Only 24% of Australians have undertaken AI-related training or education, compared to 39% globally. In addition, over 60% of Australians report low knowledge of AI (compared to 48% globally), and under half (48%) believe they have the skills to use AI tools effectively (60% globally).
This deficit in AI literacy is a critical barrier to widespread adoption and responsible use. An AI-literate workforce is better equipped to critically assess AI tools, comprehend their limitations, and adhere to safe operational practices, ultimately fostering greater organisational trust and usage.
To bridge this gap, firms must educate employees on AI's capabilities and constraints, encourage critical thinking on the appropriate use of AI in the organisation, and provide clear guidelines for experimenting with approved AI tools. This will cultivate a learning mindset, empowering employees to become informed and responsible users of this transformative technology.

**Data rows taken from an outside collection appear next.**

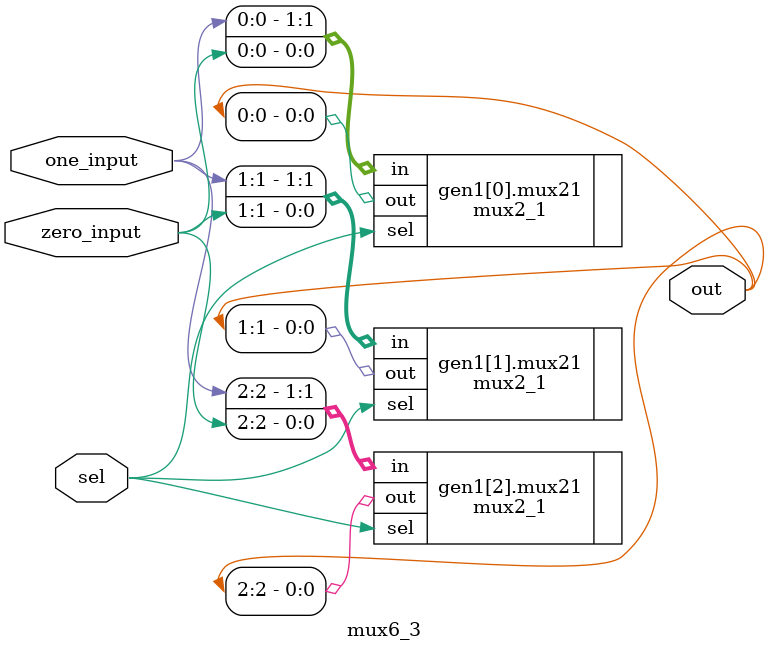
<source format=sv>
module mux6_3 (zero_input, one_input, sel, out);
	input logic [2:0] one_input, zero_input;
	input logic sel;
	output logic [2:0] out;

	genvar i;
	
	generate 
		for (i = 0; i < 3; i++) begin : gen1
			mux2_1 mux21 (.in({one_input[i], zero_input[i]}), .sel(sel), .out(out[i]));
		end
	endgenerate 
endmodule
</source>
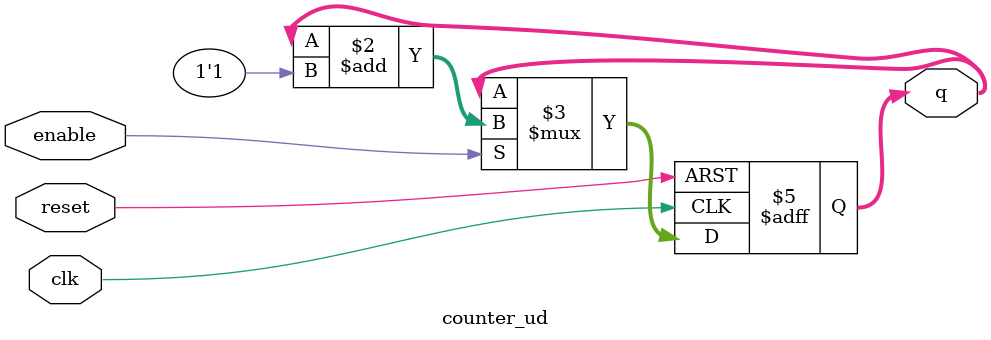
<source format=sv>
module counter_ud #(parameter N = 8)
                (input  logic clk,
                 input  logic reset,
                 input  logic enable,
                 output logic [N-1:0] q); //You'd need a new input for controlling the counter direction

  always_ff @(posedge clk, posedge reset)
    if (reset) 
        q <= '0;
    else  
        if (enable) //From here, add the necessary code to make this an up_down counter

             q <= q + 1'b1;
endmodule 
</source>
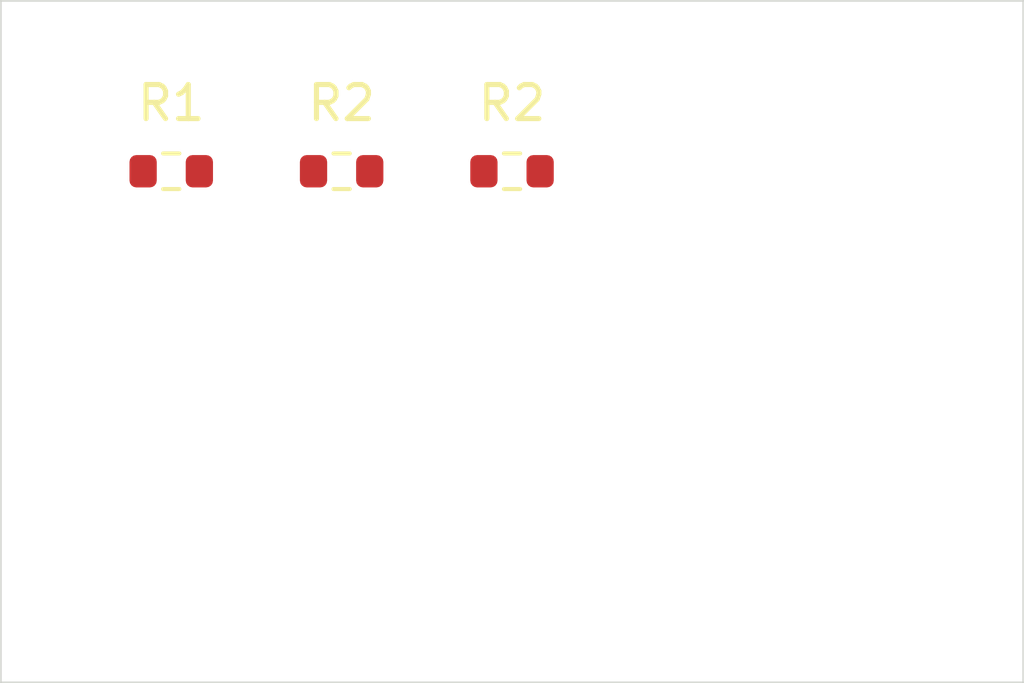
<source format=kicad_pcb>
(kicad_pcb (version 20241229) (generator "pcbnew") (generator_version "9.0")
  (general
  (thickness 1.6)
  (legacy_teardrops no))
  (paper "A4")
  (layers (0 "F.Cu" signal) (2 "B.Cu" signal) (9 "F.Adhes" user "F.Adhesive") (11 "B.Adhes" user "B.Adhesive") (13 "F.Paste" user) (15 "B.Paste" user) (5 "F.SilkS" user "F.Silkscreen") (7 "B.SilkS" user "B.Silkscreen") (1 "F.Mask" user) (3 "B.Mask" user) (17 "Dwgs.User" user "User.Drawings") (19 "Cmts.User" user "User.Comments") (21 "Eco1.User" user "User.Eco1") (23 "Eco2.User" user "User.Eco2") (25 "Edge.Cuts" user) (27 "Margin" user) (31 "F.CrtYd" user "F.Courtyard") (29 "B.CrtYd" user "B.Courtyard") (35 "F.Fab" user) (33 "B.Fab" user))
  (setup
  (pad_to_mask_clearance 0)
  (allow_soldermask_bridges_in_footprints no)
  (tenting front back)
  (pcbplotparams
    (layerselection "0x00000000_00000000_55555555_5755f5df")
    (plot_on_all_layers_selection "0x00000000_00000000_00000000_00000000")
    (disableapertmacros no)
    (usegerberextensions no)
    (usegerberattributes yes)
    (usegerberadvancedattributes yes)
    (creategerberjobfile yes)
    (dashed_line_dash_ratio 12.0)
    (dashed_line_gap_ratio 3.0)
    (svgprecision 4)
    (plotframeref no)
    (mode 1)
    (useauxorigin no)
    (hpglpennumber 1)
    (hpglpenspeed 20)
    (hpglpendiameter 15.0)
    (pdf_front_fp_property_popups yes)
    (pdf_back_fp_property_popups yes)
    (pdf_metadata yes)
    (pdf_single_document no)
    (dxfpolygonmode yes)
    (dxfimperialunits yes)
    (dxfusepcbnewfont yes)
    (psnegative no)
    (psa4output no)
    (plot_black_and_white yes)
    (plotinvisibletext no)
    (sketchpadsonfab no)
    (plotpadnumbers no)
    (hidednponfab no)
    (sketchdnponfab yes)
    (crossoutdnponfab yes)
    (subtractmaskfromsilk no)
    (outputformat 1)
    (mirror no)
    (drillshape 1)
    (scaleselection 1)
    (outputdirectory "")))
  (net 0 "")
  (net 1 "unconnected-(R1-Pad1-Pad1)")
  (net 2 "unconnected-(R1-Pad2-Pad2)")
  (net 3 "unconnected-(R2-Pad1-Pad1)")
  (net 4 "unconnected-(R2-Pad2-Pad2)")
  (net 5 "unconnected-(R2-Pad1-Pad1)")
  (net 6 "unconnected-(R2-Pad2-Pad2)")
  (footprint "Resistor_SMD:R_0603_1608Metric" (layer "F.Cu") (at 5.0 5.0))
  (footprint "Resistor_SMD:R_0603_1608Metric" (layer "F.Cu") (at 10.0 5.0))
  (footprint "Resistor_SMD:R_0603_1608Metric" (layer "F.Cu") (at 15.0 5.0))
  (gr_rect
  (start 0 0)
  (end 30.0 20.0)
  (stroke (width 0.05) (type default))
  (fill no)
  (layer "Edge.Cuts")
  (uuid "b52d40c2-9bf5-4225-886a-094f86858ba6"))
  (embedded_fonts no)
)
</source>
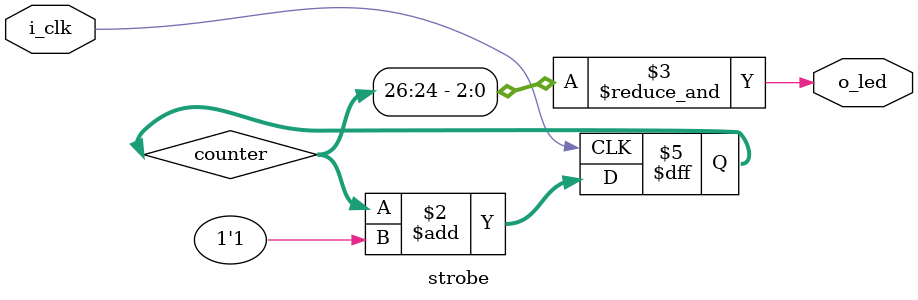
<source format=v>
`default_nettype none

parameter WIDTH = 27;

module strobe( 
                input wire i_clk, 
                output wire o_led 
             );

    reg [WIDTH-1:0]counter;
    
    initial counter = 0;

    always @(posedge i_clk) begin
        counter <= counter + 1'b1;        
    end

    assign o_led = &counter[WIDTH-1:WIDTH-3];
endmodule
</source>
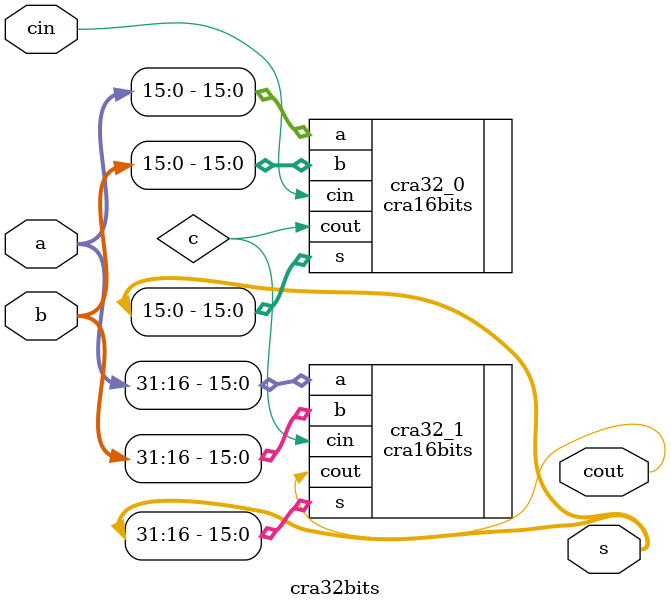
<source format=v>


// Unless required by applicable law or agreed to in writing, software
// distributed under the License is distributed on an "AS IS" BASIS,
// WITHOUT WARRANTIES OR CONDITIONS OF ANY KIND, either express or implied.
// See the License for the specific language governing permissions and
// limitations under the License.
//
//-----------------------------------------------------
// Design Name : cra32bits
// File Name   : cra32bits.v
// Function    : Carry Ripple Adder to 32 bits 
// Coder       : Jucemar Monteiro
//-----------------------------------------------------

module cra32bits (cin,a,b,s,cout);
	parameter n = 32;
	parameter m = 16;
	input  cin;	
	input  [n-1:0] a;
	input  [n-1:0] b;
	output  [n-1:0] s;
	output  cout;
	
	wire c;

	cra16bits cra32_0 (.cin(cin),.a(a[m-1:0]),.b(b[m-1:0]),.s(s[m-1:0]),.cout(c));
	cra16bits cra32_1 (.cin(c),.a(a[n-1:m]),.b(b[n-1:m]),.s(s[n-1:m]),.cout(cout));
endmodule

</source>
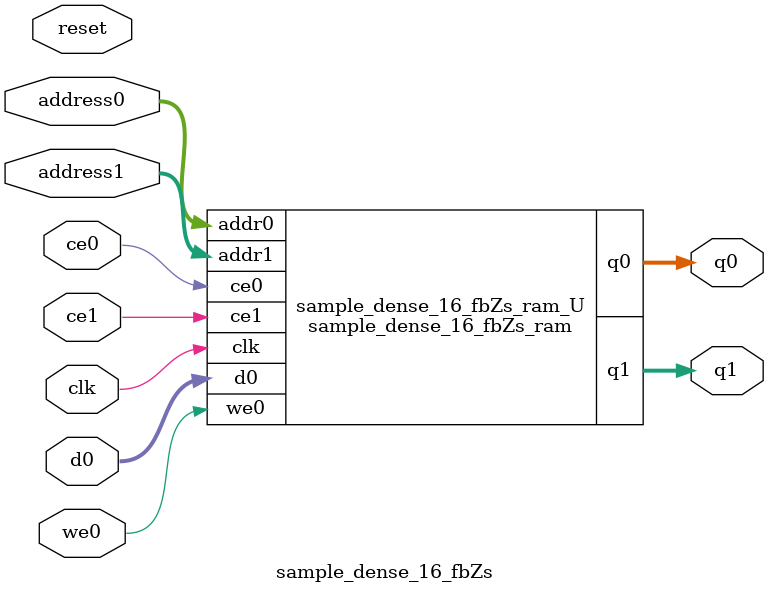
<source format=v>

`timescale 1 ns / 1 ps
module sample_dense_16_fbZs_ram (addr0, ce0, d0, we0, q0, addr1, ce1, q1,  clk);

parameter DWIDTH = 32;
parameter AWIDTH = 5;
parameter MEM_SIZE = 32;

input[AWIDTH-1:0] addr0;
input ce0;
input[DWIDTH-1:0] d0;
input we0;
output reg[DWIDTH-1:0] q0;
input[AWIDTH-1:0] addr1;
input ce1;
output reg[DWIDTH-1:0] q1;
input clk;

(* ram_style = "block" *)reg [DWIDTH-1:0] ram[0:MEM_SIZE-1];




always @(posedge clk)  
begin 
    if (ce0) 
    begin
        if (we0) 
        begin 
            ram[addr0] <= d0; 
            q0 <= d0;
        end 
        else 
            q0 <= ram[addr0];
    end
end


always @(posedge clk)  
begin 
    if (ce1) 
    begin
            q1 <= ram[addr1];
    end
end


endmodule


`timescale 1 ns / 1 ps
module sample_dense_16_fbZs(
    reset,
    clk,
    address0,
    ce0,
    we0,
    d0,
    q0,
    address1,
    ce1,
    q1);

parameter DataWidth = 32'd32;
parameter AddressRange = 32'd32;
parameter AddressWidth = 32'd5;
input reset;
input clk;
input[AddressWidth - 1:0] address0;
input ce0;
input we0;
input[DataWidth - 1:0] d0;
output[DataWidth - 1:0] q0;
input[AddressWidth - 1:0] address1;
input ce1;
output[DataWidth - 1:0] q1;



sample_dense_16_fbZs_ram sample_dense_16_fbZs_ram_U(
    .clk( clk ),
    .addr0( address0 ),
    .ce0( ce0 ),
    .we0( we0 ),
    .d0( d0 ),
    .q0( q0 ),
    .addr1( address1 ),
    .ce1( ce1 ),
    .q1( q1 ));

endmodule


</source>
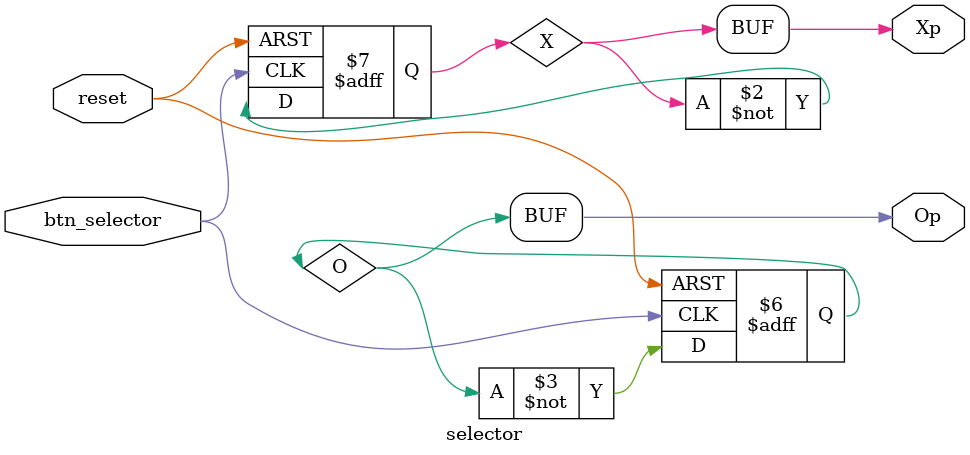
<source format=sv>
module selector (
	input btn_selector,
	input reset,
	output Xp, Op
);
	logic X = 1'b1;
	logic O = 1'b0;
	assign Xp = X;
	assign Op = O;
	always@(posedge btn_selector, posedge reset)
	begin
		if(reset)
		begin
			X = 1'b1;
			O = 1'b0;
		end
		else
		begin
			X <= ~X;
			O <= ~O;
		end
	end
endmodule 
</source>
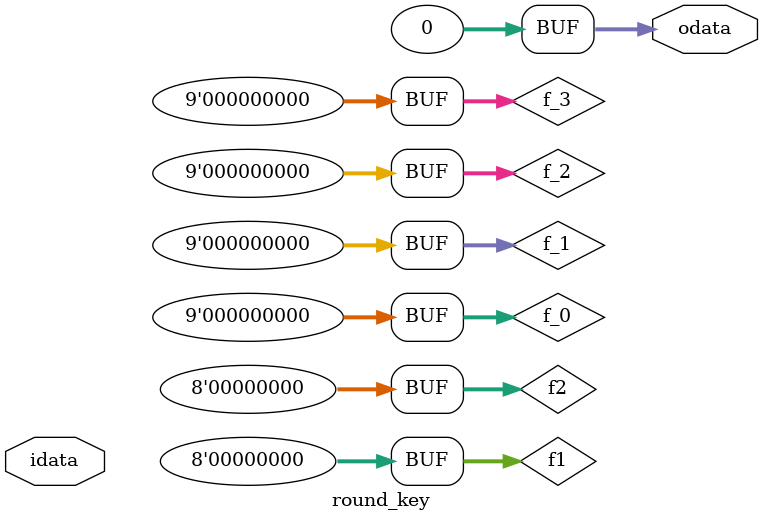
<source format=sv>
module round_key (  //ключавая функция 
  input logic [63:0] idata,
  output logic [31:0] odata
);
  logic [7:0] f1, f2;
  logic [8:0] f_0, f_1, f_2, f_3;
  
  //funk_fk  a0,a1,a2,a3 == 63:32
  // b0,b1,b2,b3 == 31:0
  assign f1 = idata[63:56] ^ idata[55:48];
  assign f2 = idata[47:40] ^ idata[39:32];

  assign f_1 = f1 + f2^idata[31:24] + 1;            
  assign f_1 = f_1 << 2;    //f%256
  assign f1 = f_1[0] | f_1[8:2];

  assign f_2 = f1^idata[23:16] + f2;
  assign f_2 = f_2 << 2;
  assign f2 = f_2[0] | f_2[8:2];

  assign f_0 = f1^idata[15:8] + idata[63:56];
  assign f_0 = f_0 << 2;

  assign f_3 = f2^idata[7:0] + idata[39:32] + 1;
  assign f_3 = f_3 << 2;
  
  // 8 = 1 + 7 bit 0|101..1
  // 8+8+8+8
  
  assign odata = f_0[0] | f_0[8:2] | f_0[0] | f_1[8:2] | f_0[0] | f_2[8:2] | f_0[0] | f_3[8:2]; 
  
endmodule
</source>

Top Use Cases in Financial Services
So how are financial services firms leveraging AI in Australia? During the Workday Elevate Online session, we discussed a number of use cases in Australia and globally, where AI is delivering real value.
Customer Service
In customer service and support, AI is enhancing the ability to serve clients and identify those at risk of hardship, offering much-needed extra support. Within financial crime and fraud prevention, AI is providing robust support for customers targeted by fraud and scams, while also analysing vast transaction data to detect patterns of fraudulent activity.
Regulatory Compliance
Another compelling use case is the application in regulatory compliance. A significant number of financial services firms are focusing on AI use cases that strengthen their risk, compliance, and governance functions. The goal is to gain a clearer understanding of compliance obligations and ensure adequate controls and coverage.
Contract Intelligence
There are also examples where banks are using AI to streamline the contract generation, review and management process for custodial agreements — all within the scope of their internal rules, guidelines and processes. This not only helps them avoid creating new contracts and navigating complex approvals each time, but can also help them identify and manage risk exposure.
Financial Forecasting
Forecasting is a popular use case for AI, because it's fairly low risk and allows teams to get comfortable with AI before leaning into larger transformation projects. And the benefits are tangible: many firms are using financial forecasting models to predict demand and support scenario planning, enabling more strategic decision making.